▶ PROBLEM STATEMENT: Rewrite the storm data analysis below between "setwd(ProjectDir)" and "grouping and summing.", inclusive, putting "stormFile" wherever "dataFile" appears.

▶ SELECTION:

- - - - -

Weather events produce many adverse effects on human health and economics. We can mitigate the risks of loss or injury by directing inventment and attention to the most consequential types of storms. This analysis looks at NOAA storm data over a 60 year period and summarizes the impact of various weather related events.
This analysis is based on the NOAA data obtained from cloudfront.net on Jan 24, 2014. The raw data file has an expected MD5 checksum: 33ab0bd27d935eeefef0dd7300f800af.
library("dplyr")
##
## Attaching package: 'dplyr'
##
## The following object is masked from 'package:stats':
##
## filter
##
## The following objects are masked from 'package:base':
##
## intersect, setdiff, setequal, union
library("tools") #needed to calculate the MD5 hash
library("lubridate")
library("ggplot2")
library("reshape2")
ProjectDir <- "~/R/Class5/proj2"
dataURL <- "https://d396qusza40orc.cloudfront.net/repdata%2Fdata%2FStormData.csv.bz2"
dataArchive <- "repdata%2Fdata%2FStormData.csv.bz2"
dataFile <- "repdata%2Fdata%2FStormData.csv"
now <- Sys.time()
system(paste("mkdir -p ", ProjectDir))
setwd(ProjectDir)
#Check to see if the expected data file exists. Download if necessary. Then show the hash signature of the file used.
if (file.exists(dataFile)){
message("Reusing the existing data file with MD5 hash:")
} else {
system(paste("wget ",dataURL))
message(paste("Got a fresh download of the data",now))
system( paste("bunzip2", dataArchive))
}
## Reusing the existing data file with MD5 hash:
chksum <- md5sum(dataFile)
The computed MD5 checksum is: 33ab0bd27d935eeefef0dd7300f800af
The data file contains many non standardised terms for similar weather events. For example, “light snow”, “Light Snow” and “LIGHT SNOW” are three distinct categories of weather events in the data. There are also variations in punctuation, spelling and abbreviations. The only cleanup implemented in this analysis is to convert all event types to upper case prior to grouping and summing.
#If our variable is not in the workspace, load up the csv file. Otherwise carry on
if ( ! exists("dfRaw")) {
dfRaw <- read.csv(dataFile, header=TRUE, sep=",")
}
# Possible EVTYPE cleanups: case, punctuation, consequtive spaces, stop words
# Implemented cleanups: only converting to upper case.
melted <- melt(data=dfRaw, id.vars=c("EVTYPE"), measure.vars=c("FATALITIES","INJURIES","PROPDMG","CROPDMG"))

- - - - -

▶ PROVIDED MATERIAL:
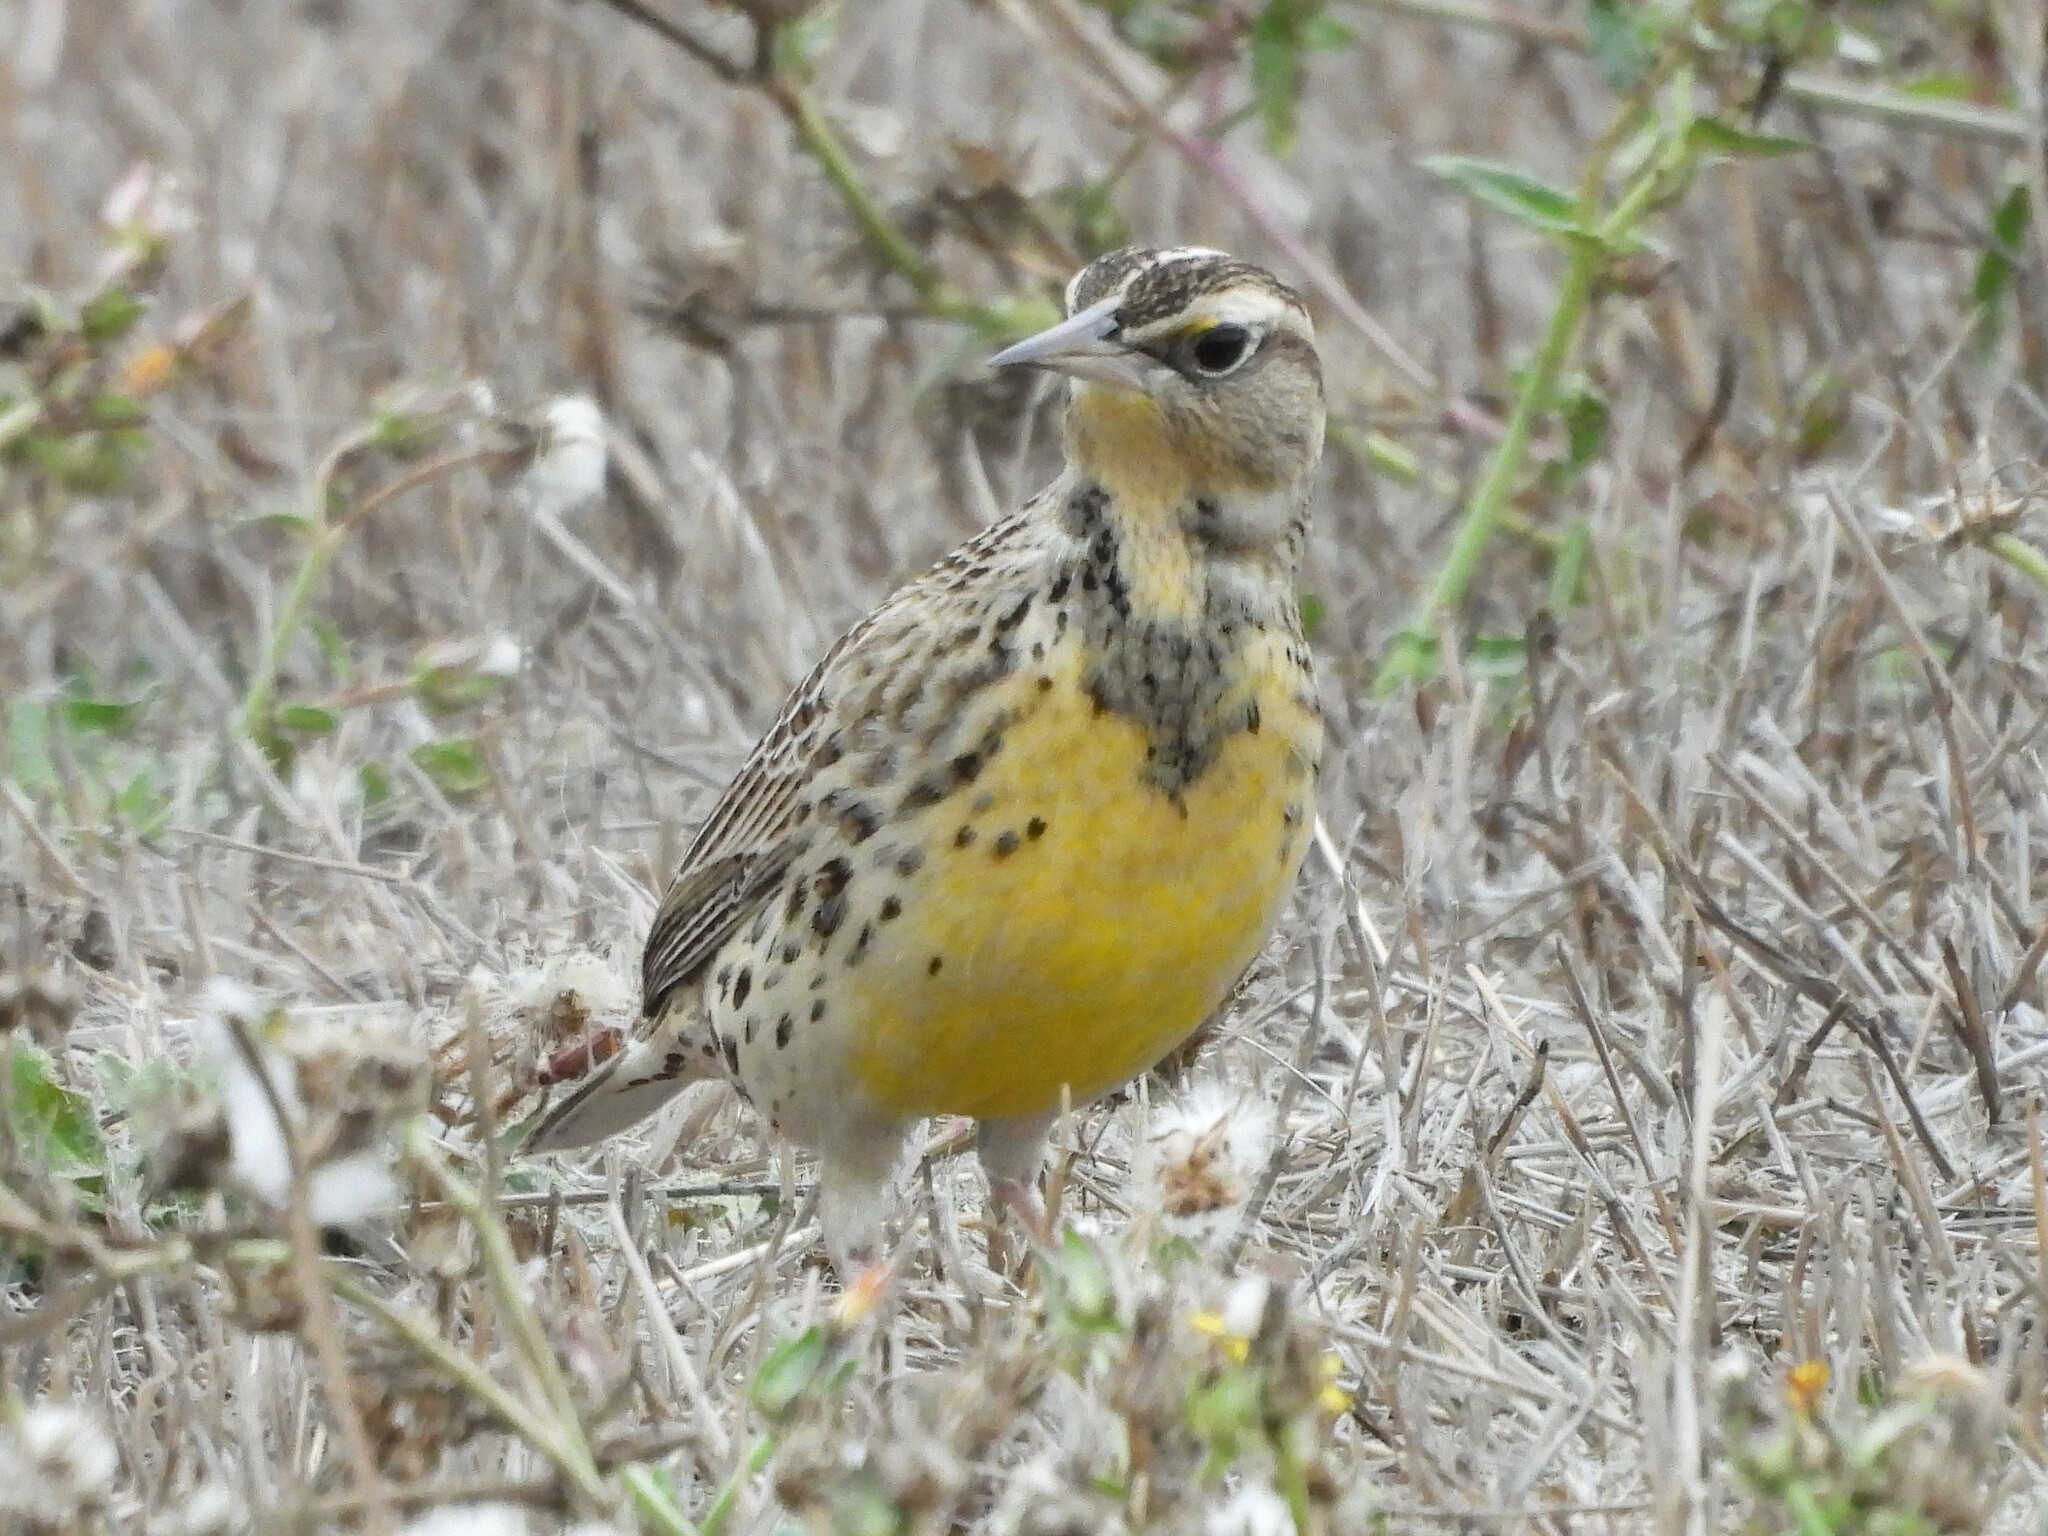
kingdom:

- - - - -

▶ THE RESULT:
setwd(ProjectDir)
#Check to see if the expected data file exists. Download if necessary. Then show the hash signature of the file used.
if (file.exists(stormFile)){
message("Reusing the existing data file with MD5 hash:")
} else {
system(paste("wget ",dataURL))
message(paste("Got a fresh download of the data",now))
system( paste("bunzip2", dataArchive))
}
## Reusing the existing data file with MD5 hash:
chksum <- md5sum(stormFile)
The computed MD5 checksum is: 33ab0bd27d935eeefef0dd7300f800af
The data file contains many non standardised terms for similar weather events. For example, “light snow”, “Light Snow” and “LIGHT SNOW” are three distinct categories of weather events in the data. There are also variations in punctuation, spelling and abbreviations. The only cleanup implemented in this analysis is to convert all event types to upper case prior to grouping and summing.